What needs to be done
Please reproduce all of the data below word for word, leaving the pictures out of your answer.

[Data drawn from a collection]
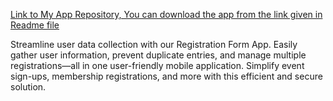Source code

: [Link to My App Repository, You can download the app from the link given in Readme file](https://github.com/Ash0069/Registration-app)

Streamline user data collection with our Registration Form App. Easily gather user information, prevent duplicate entries, and manage multiple registrations—all in one user-friendly mobile application. Simplify event sign-ups, membership registrations, and more with this efficient and secure solution.


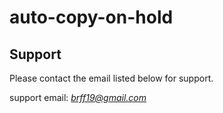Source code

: # auto-copy-on-hold

## Support

Please contact the email listed below for support.

support email: *brff19@gmail.com*
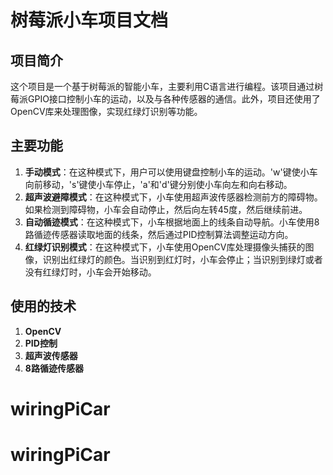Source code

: # 树莓派小车项目文档

## 项目简介

这个项目是一个基于树莓派的智能小车，主要利用C语言进行编程。该项目通过树莓派GPIO接口控制小车的运动，以及与各种传感器的通信。此外，项目还使用了OpenCV库来处理图像，实现红绿灯识别等功能。

## 主要功能

1. **手动模式**：在这种模式下，用户可以使用键盘控制小车的运动。'w'键使小车向前移动，'s'键使小车停止，'a'和'd'键分别使小车向左和向右移动。
2. **超声波避障模式**：在这种模式下，小车使用超声波传感器检测前方的障碍物。如果检测到障碍物，小车会自动停止，然后向左转45度，然后继续前进。
3. **自动循迹模式**：在这种模式下，小车根据地面上的线条自动导航。小车使用8路循迹传感器读取地面的线条，然后通过PID控制算法调整运动方向。
4. **红绿灯识别模式**：在这种模式下，小车使用OpenCV库处理摄像头捕获的图像，识别出红绿灯的颜色。当识别到红灯时，小车会停止；当识别到绿灯或者没有红绿灯时，小车会开始移动。

## 使用的技术

1. **OpenCV**
2. **PID控制**
3. **超声波传感器**
4. **8路循迹传感器**
# wiringPiCar
# wiringPiCar
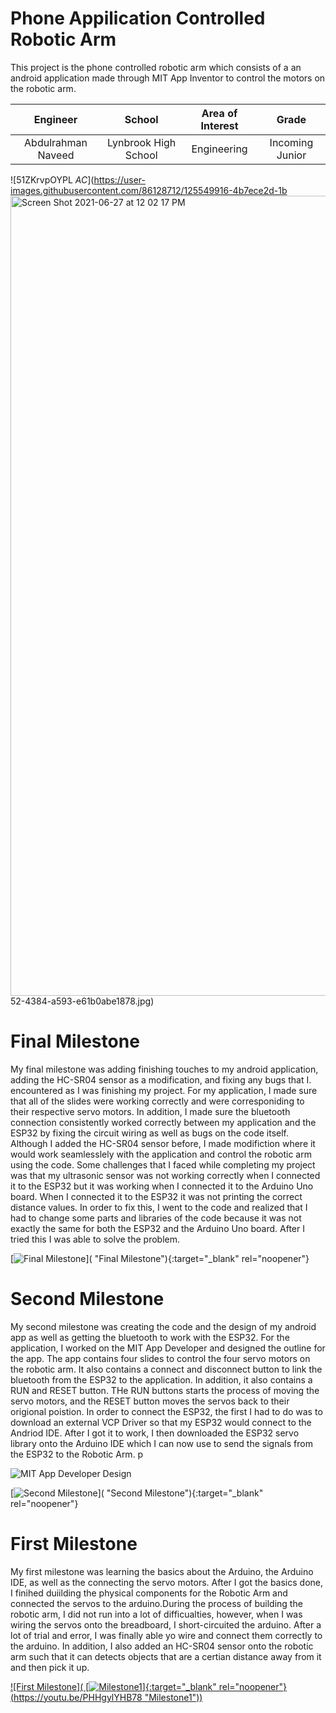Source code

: ﻿# Phone Appilication Controlled Robotic Arm
This project is the phone controlled robotic arm which consists of a an android application made through MIT App Inventor to control the motors on the robotic arm.

| **Engineer** | **School** | **Area of Interest** | **Grade** |
|:--:|:--:|:--:|:--:|
| Abdulrahman Naveed | Lynbrook High School |  Engineering | Incoming Junior |


![51ZKrvpOYPL _AC_](https://user-images.githubusercontent.com/86128712/125549916-4b7ece2d-1b<img width="1280" alt="Screen Shot 2021-06-27 at 12 02 17 PM" src="https://user-images.githubusercontent.com/86128712/125555403-42919ea2-8cc8-4965-a0a4-f29955a83c1b.png">
52-4384-a593-e61b0abe1878.jpg)
  
# Final Milestone

My final milestone was adding finishing touches to my android application, adding the HC-SR04 sensor as a modification, and fixing any bugs that I. encountered as I was finishing my project. For my application, I made sure that all of the slides were working correctly and were corresponiding to their respective servo motors. In addition, I made sure the bluetooth connection consistently worked correctly between my application and the ESP32 by fixing the circuit wiring as well as bugs on the code itself. Although I added the HC-SR04 sensor before, I made modifiction where it would work seamlesslely with the application and control the robotic arm using the code. Some challenges that I faced while completing my project was that my ultrasonic sensor was not working correctly when I connected it to the ESP32 but it was working when I connected it to the Arduino Uno board. When I connected it to the ESP32 it was not printing the correct distance values. In order to fix this, I went to the code and realized that I had to change some parts and libraries of the code because it was not exactly the same for both the ESP32 and the Arduino Uno board. After I tried this I was able to solve the problem.


[![Final Milestone]( )]( "Final Milestone"){:target="_blank" rel="noopener"}

# Second Milestone

My second milestone was creating the code and the design of my android app as well as getting the bluetooth to work with the ESP32. For the application, I worked on the MIT App Developer and designed the outline for the app. The app contains four slides to control the four servo motors on the robotic arm. It also contains a connect and disconnect button to link the bluetooth from the ESP32 to the application. In addition, it also contains a RUN and RESET button. THe RUN buttons starts the process of moving the servo motors, and the RESET button moves the servos back to their origional poistion. In order to connect the ESP32, the first I had to do was to download an external VCP Driver so that my ESP32 would connect to the Andriod IDE. After I got it to work, I then downloaded the ESP32 servo library onto the Arduino IDE which I can now use to send the signals from the ESP32 to the Robotic Arm. 
p

![MIT App Developer Design](file:///Users/abdulrahmannaveed/Desktop/Screenshot_20210627-120324.png)


[![Second Milestone]()]( "Second Milestone"){:target="_blank" rel="noopener"}

# First Milestone

My first milestone was learning the basics about the Arduino, the Arduino IDE, as well as the connecting the servo motors. After I got the basics done, I finihed duiilding the physical components for the Robotic Arm and connected the servos to the arduino.During the process of building the robotic arm, I did not run into a lot of difficualties, however, when I was wiring the servos onto the breadboard, I short-circuited the arduino. After a lot of trial and error, I was finally able yo wire and connect them correctly to the arduino. In addition, I also added an HC-SR04 sensor onto the robotic arm such that it can detects objects that are a certian distance away from it and then pick it up.   

[![First Milestone]( [![Milestone1](https://res.cloudinary.com/marcomontalbano/image/upload/v1624562944/video_to_markdown/images/youtube--PHHgylYHB78-c05b58ac6eb4c4700831b2b3070cd403.jpg)]{:target="_blank" rel="noopener"}(https://youtu.be/PHHgylYHB78 "Milestone1"))](https://youtu.be/PHHgylYHB78 "First Milestone")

Solution for this task
Source code

: [Link to My App Repository, You can download the app from the link given in Readme file](https://github.com/Ash0069/Registration-app)

Streamline user data collection with our Registration Form App. Easily gather user information, prevent duplicate entries, and manage multiple registrations—all in one user-friendly mobile application. Simplify event sign-ups, membership registrations, and more with this efficient and secure solution.


Source code

: # auto-copy-on-hold

## Support

Please contact the email listed below for support.

support email: *brff19@gmail.com*
Source code

: # 树莓派小车项目文档

## 项目简介

这个项目是一个基于树莓派的智能小车，主要利用C语言进行编程。该项目通过树莓派GPIO接口控制小车的运动，以及与各种传感器的通信。此外，项目还使用了OpenCV库来处理图像，实现红绿灯识别等功能。

## 主要功能

1. **手动模式**：在这种模式下，用户可以使用键盘控制小车的运动。'w'键使小车向前移动，'s'键使小车停止，'a'和'd'键分别使小车向左和向右移动。
2. **超声波避障模式**：在这种模式下，小车使用超声波传感器检测前方的障碍物。如果检测到障碍物，小车会自动停止，然后向左转45度，然后继续前进。
3. **自动循迹模式**：在这种模式下，小车根据地面上的线条自动导航。小车使用8路循迹传感器读取地面的线条，然后通过PID控制算法调整运动方向。
4. **红绿灯识别模式**：在这种模式下，小车使用OpenCV库处理摄像头捕获的图像，识别出红绿灯的颜色。当识别到红灯时，小车会停止；当识别到绿灯或者没有红绿灯时，小车会开始移动。

## 使用的技术

1. **OpenCV**
2. **PID控制**
3. **超声波传感器**
4. **8路循迹传感器**
# wiringPiCar
# wiringPiCar
Source code

: ﻿# Phone Appilication Controlled Robotic Arm
This project is the phone controlled robotic arm which consists of a an android application made through MIT App Inventor to control the motors on the robotic arm.

| **Engineer** | **School** | **Area of Interest** | **Grade** |
|:--:|:--:|:--:|:--:|
| Abdulrahman Naveed | Lynbrook High School |  Engineering | Incoming Junior |


![51ZKrvpOYPL _AC_](https://user-images.githubusercontent.com/86128712/125549916-4b7ece2d-1b<img width="1280" alt="Screen Shot 2021-06-27 at 12 02 17 PM" src="https://user-images.githubusercontent.com/86128712/125555403-42919ea2-8cc8-4965-a0a4-f29955a83c1b.png">
52-4384-a593-e61b0abe1878.jpg)
  
# Final Milestone

My final milestone was adding finishing touches to my android application, adding the HC-SR04 sensor as a modification, and fixing any bugs that I. encountered as I was finishing my project. For my application, I made sure that all of the slides were working correctly and were corresponiding to their respective servo motors. In addition, I made sure the bluetooth connection consistently worked correctly between my application and the ESP32 by fixing the circuit wiring as well as bugs on the code itself. Although I added the HC-SR04 sensor before, I made modifiction where it would work seamlesslely with the application and control the robotic arm using the code. Some challenges that I faced while completing my project was that my ultrasonic sensor was not working correctly when I connected it to the ESP32 but it was working when I connected it to the Arduino Uno board. When I connected it to the ESP32 it was not printing the correct distance values. In order to fix this, I went to the code and realized that I had to change some parts and libraries of the code because it was not exactly the same for both the ESP32 and the Arduino Uno board. After I tried this I was able to solve the problem.


[![Final Milestone]( )]( "Final Milestone"){:target="_blank" rel="noopener"}

# Second Milestone

My second milestone was creating the code and the design of my android app as well as getting the bluetooth to work with the ESP32. For the application, I worked on the MIT App Developer and designed the outline for the app. The app contains four slides to control the four servo motors on the robotic arm. It also contains a connect and disconnect button to link the bluetooth from the ESP32 to the application. In addition, it also contains a RUN and RESET button. THe RUN buttons starts the process of moving the servo motors, and the RESET button moves the servos back to their origional poistion. In order to connect the ESP32, the first I had to do was to download an external VCP Driver so that my ESP32 would connect to the Andriod IDE. After I got it to work, I then downloaded the ESP32 servo library onto the Arduino IDE which I can now use to send the signals from the ESP32 to the Robotic Arm. 
p

![MIT App Developer Design](file:///Users/abdulrahmannaveed/Desktop/Screenshot_20210627-120324.png)


[![Second Milestone]()]( "Second Milestone"){:target="_blank" rel="noopener"}

# First Milestone

My first milestone was learning the basics about the Arduino, the Arduino IDE, as well as the connecting the servo motors. After I got the basics done, I finihed duiilding the physical components for the Robotic Arm and connected the servos to the arduino.During the process of building the robotic arm, I did not run into a lot of difficualties, however, when I was wiring the servos onto the breadboard, I short-circuited the arduino. After a lot of trial and error, I was finally able yo wire and connect them correctly to the arduino. In addition, I also added an HC-SR04 sensor onto the robotic arm such that it can detects objects that are a certian distance away from it and then pick it up.   

[![First Milestone]( [![Milestone1](https://res.cloudinary.com/marcomontalbano/image/upload/v1624562944/video_to_markdown/images/youtube--PHHgylYHB78-c05b58ac6eb4c4700831b2b3070cd403.jpg)]{:target="_blank" rel="noopener"}(https://youtu.be/PHHgylYHB78 "Milestone1"))](https://youtu.be/PHHgylYHB78 "First Milestone")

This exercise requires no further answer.